Can Jon Huntsman win the 2012 GOP presidential nomination? The New York Times‘ Nate Silver thinks Huntsman has an uphill battle given that many base Republicans see the former Utah governor as being “unacceptable.”
The Unacceptability Index reflects an average of these six figures among Republicans who have formulated an opinion about the candidate.
About half of the views Republicans expressed about Mr. Huntsman were negative, producing an Unacceptably Index of 51 percent.

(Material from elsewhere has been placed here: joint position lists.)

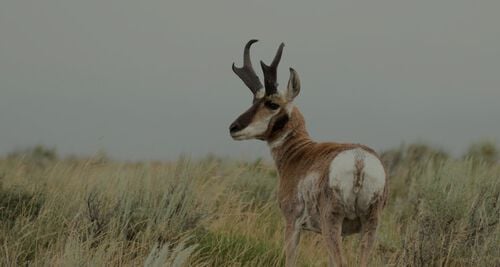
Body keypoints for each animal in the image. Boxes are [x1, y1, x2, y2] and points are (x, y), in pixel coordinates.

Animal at [229, 40, 388, 267]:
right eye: (253, 101)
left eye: (272, 104)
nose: (233, 128)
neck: (300, 152)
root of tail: (359, 160)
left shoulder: (292, 224)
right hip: (370, 225)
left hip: (332, 223)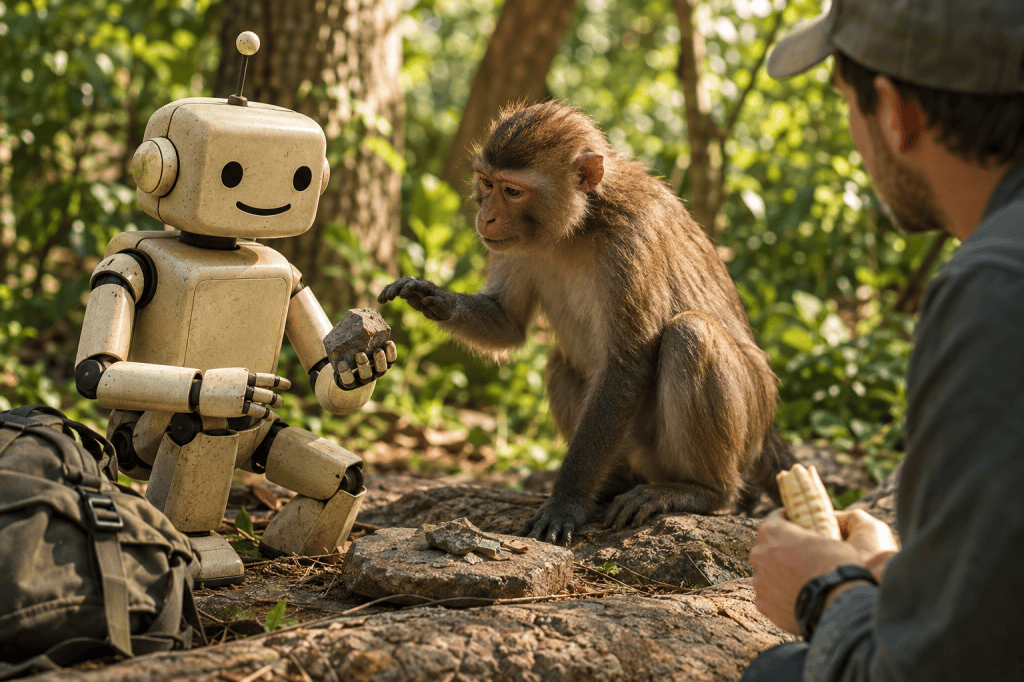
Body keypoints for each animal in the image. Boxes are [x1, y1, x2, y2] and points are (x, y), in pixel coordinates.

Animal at [379, 101, 794, 546]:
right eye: (487, 183)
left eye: (513, 191)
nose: (485, 217)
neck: (578, 226)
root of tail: (766, 431)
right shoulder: (517, 246)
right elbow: (507, 322)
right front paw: (430, 296)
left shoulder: (632, 240)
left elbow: (626, 365)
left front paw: (566, 501)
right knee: (559, 361)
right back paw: (613, 485)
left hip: (741, 425)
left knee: (691, 334)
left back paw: (702, 491)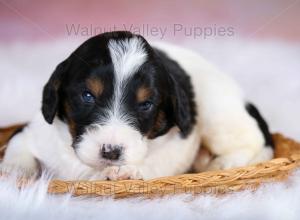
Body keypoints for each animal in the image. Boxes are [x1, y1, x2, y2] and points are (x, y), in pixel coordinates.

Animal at [0, 31, 274, 180]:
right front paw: (13, 170)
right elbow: (17, 146)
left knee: (254, 142)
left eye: (146, 104)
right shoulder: (33, 132)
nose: (111, 152)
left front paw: (127, 171)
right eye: (87, 96)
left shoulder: (173, 148)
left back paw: (223, 163)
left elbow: (152, 163)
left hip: (219, 112)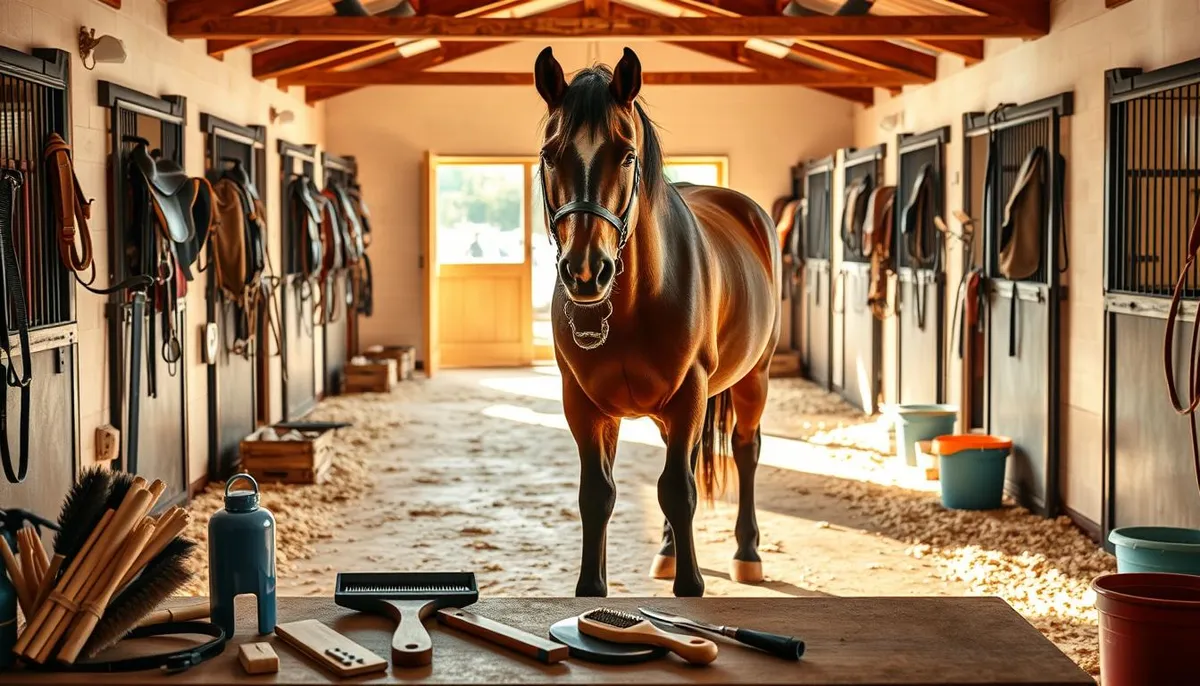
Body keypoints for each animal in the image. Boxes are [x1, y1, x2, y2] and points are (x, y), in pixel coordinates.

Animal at [534, 46, 781, 598]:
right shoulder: (583, 404)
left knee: (745, 452)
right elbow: (597, 495)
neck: (630, 306)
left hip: (753, 378)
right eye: (549, 154)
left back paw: (747, 554)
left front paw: (691, 586)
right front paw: (591, 588)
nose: (586, 271)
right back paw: (668, 550)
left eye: (627, 154)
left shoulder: (690, 391)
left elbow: (679, 490)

Mr. Huntsman is considerably less well-known than most of his rivals — between 60 and 70 percent of Republicans remain unfamiliar with him — so there’s a chance that these figures will improve as he introduces himself to more voters. He does have several strengths, including support within Republican establishment circles, an intriguing resume, and considerable charisma.
It doesn’t seem likely to me, however, that the poor initial impressions are a fluke. Instead, they almost certainly reflect the fact that Mr. Huntsman has taken a number of positions that are bound to be unacceptable to large swaths of the Republican electorate. Among them are expressing support for Barack Obama’s 2009 stimulus package, endorsing an individual mandate for health insurance, and securing Utah’s participation in a regional cap-and-trade program. Mr. Hunstman also holds a moderate position on gay marriage, having endorsed civil unions for same-sex couples. And he served as President Obama’s ambassador to China.
In short, numbers like these should argue strongly against placing Mr. Huntsman in the top tier of candidates along with those like Mr. Romney and Mr. Pawlenty. Rather, I suspect that his odds of winning the nomination are no better than some of the “insurgent” candidates like Ms. Bachmann, or candidates like Rick Perry and Paul Ryan who are unlikely to enter the race but would be more acceptable to the Republican base if they did.